I hope that clarifies things a little bit. If not, could you share how your Error Handler propagates the exceptions?

szilske · January 19, 2022, 8:24am

Hey Allard,

sure, my ErrorHandler looks like this:

class ConfigurablePropagatingErrorHandler(
    private vararg val propagatedExceptionTypes: KClass<out Exception>
) : LoggingErrorHandler() {

    companion object : KLogging()

    override fun onError(exception: Exception, event: EventMessage<*>, eventHandler: EventMessageHandler) {
        if (propagatedExceptionTypes.any { it.qualifiedName == exception.getRootCauseClassName() }) {
            logger.debug { "Propagating exception of type [${exception.getRootCauseClassName()}] during processing of event [${event.identifier}]" }
            throw exception
        } else {
            super.onError(exception, event, eventHandler)
        }
    }
}

fun Exception.getRootCauseClassName() = NestedExceptionUtils.getMostSpecificCause(this)::class.qualifiedName

it is registered like that:

    @Autowired
    fun configureProcessingGroupErrorHandling(processingConfigurer: EventProcessingConfigurer) {
        processingConfigurer.registerListenerInvocationErrorHandler(MyOwnProjection.PROCESSING_GROUP) {
            ConfigurablePropagatingErrorHandler(
                // TODO add Exception types to be propagated here:
                CannotAcquireLockException::class,
                DataIntegrityViolationException::class
            )
        }
    }

So it propagates these two Exception types. All Exceptions I can see being logged (apart from the above mentioned AssertionFailure) are of those types and logged as WARN, so I assume that the AssertionFailure happen after one of the Exception was propagated.

Thanks!
Stefan

allardbz · January 20, 2022, 7:58am

You probably also need to propagate the javax.persistence.PersistenceException. When an EntityManager throws this exception from an interaction, it will rollback the current transaction.

More specifically:

All instances of PersistenceException except for instances of NoResultException, NonUniqueResultException, LockTimeoutException, and QueryTimeoutException will cause the current transaction, if one is active and the persistence context has been joined to it, to be marked for rollback.

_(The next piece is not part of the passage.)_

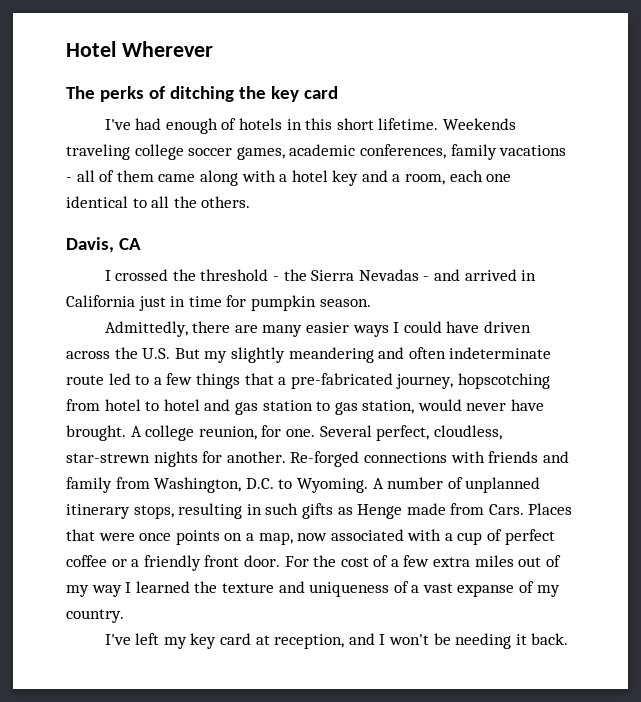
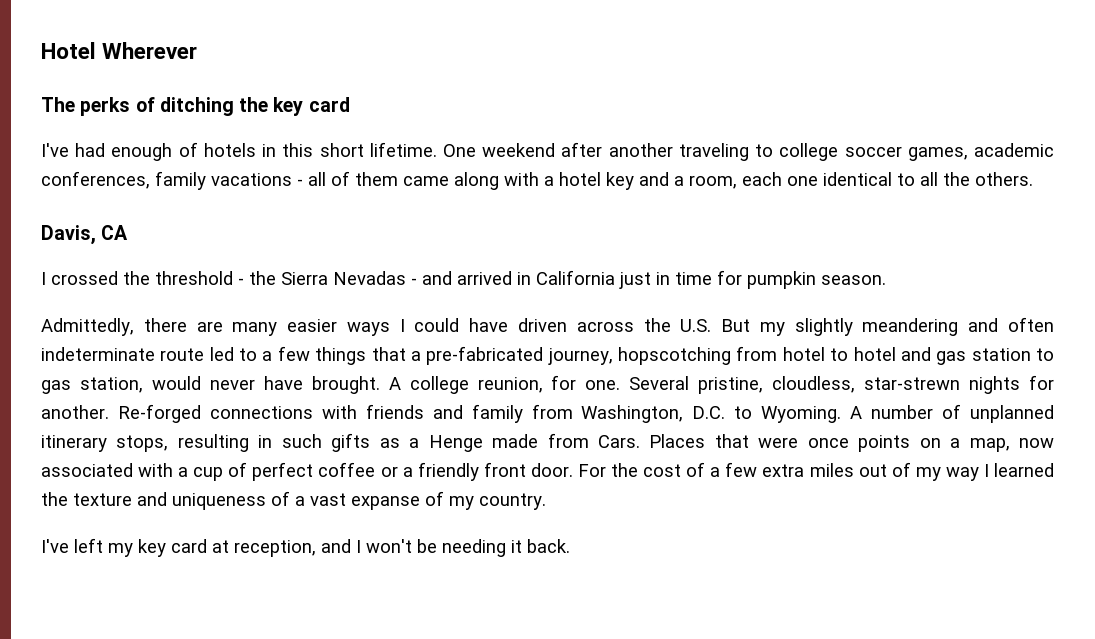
[442,118,516,130] [66,144,130,160] Weekends traveling -> [443,142,774,161] One weekend after another traveling to
[376,425,430,441] perfect, -> [698,377,764,394] pristine,
(353, 511) none -> [409,438,420,448] a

Note that the second exception you mention, which only occurs “in some cases”, is most likely caused by a mechanism in Axon that extends a claim within the same transaction if processing took longer than half the claim timeout. It does that, to prevent “claim stealing”. The exception, in this case, is harmless, as it will force the processor to go into error mode.
Not catching the exceptions that caused the EntityManager to go into rollback mode will prevent these exceptions.

szilske · January 21, 2022, 7:19am

Thanks Allard, I will give it a try and report back if it solved it.

szilske · January 26, 2022, 8:25am

Hi Allard,

I have tried to propagate all PersistenceExceptions and the errors are gone now. However I get a lot of warnings, because exceptions are now propagated and events are scheduled for retry. That’s kind of expected. But how does retry work, by the way?

Because now I have events missing in my projection, that are in the event store. I cannot (yet) prove that those events are missing, that were scheduled for retry, but it would be too much of a coincidence.

Cheers,
Stefan

allardbz · January 31, 2022, 2:26pm

Hi Stefan,

when a processor receives an exception while processing a batch of events, it will release the token from the TokenStore and schedule a retry after a few moments.

If you have events that have been skipped make sure that if you have a TransactionManager configured, the TokenStore participates in this transaction. Otherwise, the transaction is rolled back, but the token might still have advanced in the meantime.